* YOUR OBJECTIVE: Starting at the first of the rows and ending at the line that contains "18: (488, 61)", recast those lines as a numbered list, omitting any blank lines.

Stored items:
● ● ● ●
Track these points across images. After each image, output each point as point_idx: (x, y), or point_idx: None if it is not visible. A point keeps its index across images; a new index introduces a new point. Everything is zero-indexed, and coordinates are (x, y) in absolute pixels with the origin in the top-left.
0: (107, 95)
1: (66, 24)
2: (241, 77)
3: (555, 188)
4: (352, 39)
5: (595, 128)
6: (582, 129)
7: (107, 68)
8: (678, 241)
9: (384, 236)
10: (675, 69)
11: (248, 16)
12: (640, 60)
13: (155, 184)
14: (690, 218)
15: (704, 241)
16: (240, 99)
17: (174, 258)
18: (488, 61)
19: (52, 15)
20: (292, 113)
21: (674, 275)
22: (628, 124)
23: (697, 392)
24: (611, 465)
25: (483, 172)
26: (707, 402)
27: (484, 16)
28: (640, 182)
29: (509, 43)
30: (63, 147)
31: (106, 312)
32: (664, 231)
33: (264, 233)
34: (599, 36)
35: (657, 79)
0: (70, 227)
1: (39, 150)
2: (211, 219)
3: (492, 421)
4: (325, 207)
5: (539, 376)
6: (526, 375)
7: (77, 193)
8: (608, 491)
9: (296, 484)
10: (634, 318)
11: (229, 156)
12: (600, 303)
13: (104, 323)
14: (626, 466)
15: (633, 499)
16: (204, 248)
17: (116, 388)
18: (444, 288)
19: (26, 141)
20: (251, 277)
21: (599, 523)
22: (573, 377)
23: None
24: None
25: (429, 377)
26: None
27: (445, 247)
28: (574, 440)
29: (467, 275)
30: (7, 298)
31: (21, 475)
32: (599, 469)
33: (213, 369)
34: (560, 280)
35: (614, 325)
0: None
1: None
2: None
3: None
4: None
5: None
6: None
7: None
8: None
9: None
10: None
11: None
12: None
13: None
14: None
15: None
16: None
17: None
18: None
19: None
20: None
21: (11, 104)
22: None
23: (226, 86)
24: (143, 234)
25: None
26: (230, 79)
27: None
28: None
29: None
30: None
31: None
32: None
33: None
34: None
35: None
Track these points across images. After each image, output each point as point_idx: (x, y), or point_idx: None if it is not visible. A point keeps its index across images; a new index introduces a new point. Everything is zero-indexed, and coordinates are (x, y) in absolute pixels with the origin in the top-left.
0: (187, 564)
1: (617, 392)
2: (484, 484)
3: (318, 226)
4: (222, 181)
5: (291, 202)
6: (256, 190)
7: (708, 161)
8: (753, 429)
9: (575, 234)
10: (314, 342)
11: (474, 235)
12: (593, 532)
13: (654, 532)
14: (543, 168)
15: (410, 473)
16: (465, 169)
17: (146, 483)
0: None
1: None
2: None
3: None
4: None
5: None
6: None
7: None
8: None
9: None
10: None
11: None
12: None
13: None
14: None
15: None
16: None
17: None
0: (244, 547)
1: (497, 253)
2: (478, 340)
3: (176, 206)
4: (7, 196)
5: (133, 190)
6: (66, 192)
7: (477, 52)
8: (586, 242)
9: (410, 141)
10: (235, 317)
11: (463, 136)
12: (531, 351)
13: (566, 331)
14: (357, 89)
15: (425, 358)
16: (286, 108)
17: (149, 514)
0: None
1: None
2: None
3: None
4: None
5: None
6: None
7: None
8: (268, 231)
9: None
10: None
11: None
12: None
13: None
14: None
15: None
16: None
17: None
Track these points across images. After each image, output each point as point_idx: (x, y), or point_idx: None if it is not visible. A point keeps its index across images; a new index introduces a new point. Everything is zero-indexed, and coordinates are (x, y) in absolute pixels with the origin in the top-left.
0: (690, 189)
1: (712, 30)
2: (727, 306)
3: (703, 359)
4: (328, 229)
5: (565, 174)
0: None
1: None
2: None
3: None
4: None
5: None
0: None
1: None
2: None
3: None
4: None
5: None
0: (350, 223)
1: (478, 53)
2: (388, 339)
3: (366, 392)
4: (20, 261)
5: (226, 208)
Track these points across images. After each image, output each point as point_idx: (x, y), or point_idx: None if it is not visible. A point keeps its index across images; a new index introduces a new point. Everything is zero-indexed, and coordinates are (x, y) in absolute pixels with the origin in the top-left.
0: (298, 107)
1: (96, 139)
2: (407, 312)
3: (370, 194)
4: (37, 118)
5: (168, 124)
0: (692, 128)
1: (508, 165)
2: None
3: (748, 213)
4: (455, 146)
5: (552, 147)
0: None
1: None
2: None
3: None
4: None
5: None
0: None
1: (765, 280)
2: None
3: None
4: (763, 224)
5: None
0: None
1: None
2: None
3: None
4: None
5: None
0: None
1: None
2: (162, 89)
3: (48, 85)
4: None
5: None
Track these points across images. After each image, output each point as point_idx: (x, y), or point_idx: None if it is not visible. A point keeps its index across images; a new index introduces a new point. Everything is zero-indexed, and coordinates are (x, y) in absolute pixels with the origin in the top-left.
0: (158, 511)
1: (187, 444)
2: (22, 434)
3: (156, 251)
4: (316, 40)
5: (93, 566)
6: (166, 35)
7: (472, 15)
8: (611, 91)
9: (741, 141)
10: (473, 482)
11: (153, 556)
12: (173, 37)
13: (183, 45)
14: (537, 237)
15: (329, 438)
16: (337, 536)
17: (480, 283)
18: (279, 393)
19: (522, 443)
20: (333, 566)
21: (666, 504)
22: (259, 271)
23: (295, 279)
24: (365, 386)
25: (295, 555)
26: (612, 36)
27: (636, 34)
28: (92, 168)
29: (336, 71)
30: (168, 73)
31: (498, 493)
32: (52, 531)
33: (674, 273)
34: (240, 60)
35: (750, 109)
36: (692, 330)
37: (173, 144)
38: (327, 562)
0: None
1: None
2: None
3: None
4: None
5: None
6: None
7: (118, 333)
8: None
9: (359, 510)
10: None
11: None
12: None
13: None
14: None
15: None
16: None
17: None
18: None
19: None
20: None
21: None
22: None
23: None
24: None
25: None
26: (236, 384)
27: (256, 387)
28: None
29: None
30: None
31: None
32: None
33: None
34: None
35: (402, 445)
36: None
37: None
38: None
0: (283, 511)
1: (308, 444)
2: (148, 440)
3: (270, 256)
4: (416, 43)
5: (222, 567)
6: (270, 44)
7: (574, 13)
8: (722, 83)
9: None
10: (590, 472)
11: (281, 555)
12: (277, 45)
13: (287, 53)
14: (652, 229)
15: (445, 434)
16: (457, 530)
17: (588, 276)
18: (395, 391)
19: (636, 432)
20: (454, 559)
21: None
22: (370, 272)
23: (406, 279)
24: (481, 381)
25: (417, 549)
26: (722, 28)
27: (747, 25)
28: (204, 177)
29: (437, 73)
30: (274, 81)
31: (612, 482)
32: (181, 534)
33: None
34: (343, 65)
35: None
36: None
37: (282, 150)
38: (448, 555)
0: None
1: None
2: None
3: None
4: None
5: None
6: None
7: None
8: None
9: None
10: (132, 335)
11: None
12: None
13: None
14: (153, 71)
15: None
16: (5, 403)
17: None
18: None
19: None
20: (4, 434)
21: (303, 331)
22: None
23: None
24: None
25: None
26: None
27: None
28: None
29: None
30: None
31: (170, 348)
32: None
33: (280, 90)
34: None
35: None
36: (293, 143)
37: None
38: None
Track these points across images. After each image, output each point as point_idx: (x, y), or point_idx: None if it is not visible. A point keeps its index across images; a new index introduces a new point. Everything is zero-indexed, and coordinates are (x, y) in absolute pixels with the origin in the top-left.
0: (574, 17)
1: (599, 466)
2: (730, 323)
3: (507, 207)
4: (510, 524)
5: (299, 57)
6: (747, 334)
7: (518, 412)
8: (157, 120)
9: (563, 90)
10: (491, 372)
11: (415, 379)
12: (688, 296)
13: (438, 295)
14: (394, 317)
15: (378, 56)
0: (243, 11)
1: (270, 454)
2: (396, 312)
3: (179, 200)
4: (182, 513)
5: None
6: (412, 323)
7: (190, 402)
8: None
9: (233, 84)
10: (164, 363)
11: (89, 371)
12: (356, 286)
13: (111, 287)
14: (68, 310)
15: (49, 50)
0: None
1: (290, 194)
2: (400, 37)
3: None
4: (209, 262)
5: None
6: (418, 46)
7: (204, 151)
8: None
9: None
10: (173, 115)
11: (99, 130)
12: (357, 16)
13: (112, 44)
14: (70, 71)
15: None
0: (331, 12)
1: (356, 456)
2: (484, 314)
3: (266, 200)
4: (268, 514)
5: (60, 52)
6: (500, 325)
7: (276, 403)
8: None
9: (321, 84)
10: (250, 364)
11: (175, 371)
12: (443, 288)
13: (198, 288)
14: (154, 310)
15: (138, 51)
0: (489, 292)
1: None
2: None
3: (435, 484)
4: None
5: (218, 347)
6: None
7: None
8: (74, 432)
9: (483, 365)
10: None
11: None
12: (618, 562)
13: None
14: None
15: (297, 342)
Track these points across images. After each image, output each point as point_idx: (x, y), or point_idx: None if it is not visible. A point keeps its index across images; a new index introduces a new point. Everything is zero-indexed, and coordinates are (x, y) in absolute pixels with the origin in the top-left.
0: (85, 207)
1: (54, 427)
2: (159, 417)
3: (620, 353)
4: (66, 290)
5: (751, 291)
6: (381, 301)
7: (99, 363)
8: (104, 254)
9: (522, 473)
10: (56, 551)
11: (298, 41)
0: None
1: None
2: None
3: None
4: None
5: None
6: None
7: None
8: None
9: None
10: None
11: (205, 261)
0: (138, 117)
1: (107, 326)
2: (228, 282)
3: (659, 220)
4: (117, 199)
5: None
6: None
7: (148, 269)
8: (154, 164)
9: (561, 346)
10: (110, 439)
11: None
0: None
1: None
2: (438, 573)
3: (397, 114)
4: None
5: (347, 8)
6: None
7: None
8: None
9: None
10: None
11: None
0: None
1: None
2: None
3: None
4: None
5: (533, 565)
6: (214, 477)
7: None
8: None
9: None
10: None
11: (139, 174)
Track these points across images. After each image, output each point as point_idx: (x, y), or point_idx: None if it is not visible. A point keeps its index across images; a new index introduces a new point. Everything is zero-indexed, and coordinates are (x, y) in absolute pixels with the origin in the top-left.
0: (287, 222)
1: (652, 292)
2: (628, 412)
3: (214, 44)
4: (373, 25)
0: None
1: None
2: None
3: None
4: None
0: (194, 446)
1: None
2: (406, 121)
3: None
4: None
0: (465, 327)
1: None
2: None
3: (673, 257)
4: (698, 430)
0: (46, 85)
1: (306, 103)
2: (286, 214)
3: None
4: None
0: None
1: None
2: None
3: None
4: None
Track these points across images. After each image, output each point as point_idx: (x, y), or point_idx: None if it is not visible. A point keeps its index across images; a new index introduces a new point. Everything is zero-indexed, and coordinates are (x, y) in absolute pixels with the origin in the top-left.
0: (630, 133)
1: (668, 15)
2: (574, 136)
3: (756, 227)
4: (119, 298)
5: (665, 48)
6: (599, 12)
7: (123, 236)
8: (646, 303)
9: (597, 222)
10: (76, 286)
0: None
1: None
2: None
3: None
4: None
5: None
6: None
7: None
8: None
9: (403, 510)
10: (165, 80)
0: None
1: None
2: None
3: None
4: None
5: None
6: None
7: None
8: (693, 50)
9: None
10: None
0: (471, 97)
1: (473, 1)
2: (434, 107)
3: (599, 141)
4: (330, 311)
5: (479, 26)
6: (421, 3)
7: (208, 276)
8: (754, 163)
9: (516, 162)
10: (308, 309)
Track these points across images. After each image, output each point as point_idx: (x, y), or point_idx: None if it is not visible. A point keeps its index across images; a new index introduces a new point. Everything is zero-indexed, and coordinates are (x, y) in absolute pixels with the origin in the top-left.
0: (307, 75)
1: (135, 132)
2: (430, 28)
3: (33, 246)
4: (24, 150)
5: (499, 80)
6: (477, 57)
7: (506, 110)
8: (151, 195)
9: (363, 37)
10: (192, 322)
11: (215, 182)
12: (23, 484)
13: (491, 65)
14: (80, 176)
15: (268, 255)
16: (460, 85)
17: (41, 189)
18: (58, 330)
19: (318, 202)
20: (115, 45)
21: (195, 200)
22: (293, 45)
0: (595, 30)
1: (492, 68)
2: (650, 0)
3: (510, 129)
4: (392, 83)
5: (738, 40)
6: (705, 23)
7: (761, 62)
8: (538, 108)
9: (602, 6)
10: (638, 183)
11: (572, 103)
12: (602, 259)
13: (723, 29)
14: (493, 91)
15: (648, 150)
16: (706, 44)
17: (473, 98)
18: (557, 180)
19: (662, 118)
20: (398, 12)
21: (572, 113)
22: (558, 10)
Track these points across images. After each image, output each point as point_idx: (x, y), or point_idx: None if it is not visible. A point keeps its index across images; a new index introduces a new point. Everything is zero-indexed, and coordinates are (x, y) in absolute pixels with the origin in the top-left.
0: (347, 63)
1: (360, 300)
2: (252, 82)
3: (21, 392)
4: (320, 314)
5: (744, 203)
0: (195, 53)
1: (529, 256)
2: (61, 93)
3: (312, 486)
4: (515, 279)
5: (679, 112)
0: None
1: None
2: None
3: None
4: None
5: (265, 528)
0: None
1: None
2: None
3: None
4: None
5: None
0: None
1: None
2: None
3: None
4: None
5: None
● ● ● ●
* WRITTEN RESPONSE:
1. Track these points across images. After each image, output each point as point_idx: (x, y), or point_idx: None if it is not visible. A point keeps its index across images; a new index introduces a new point. Everything is zero-indexed, and coordinates are (x, y) in absolute pixels with the origin in the top-left.
2. 0: (107, 95)
3. 1: (66, 24)
4. 2: (241, 77)
5. 3: (555, 188)
6. 4: (352, 39)
7. 5: (595, 128)
8. 6: (582, 129)
9. 7: (107, 68)
10. 8: (678, 241)
11. 9: (384, 236)
12. 10: (675, 69)
13. 11: (248, 16)
14. 12: (640, 60)
15. 13: (155, 184)
16. 14: (690, 218)
17. 15: (704, 241)
18. 16: (240, 99)
19. 17: (174, 258)
20. 18: (488, 61)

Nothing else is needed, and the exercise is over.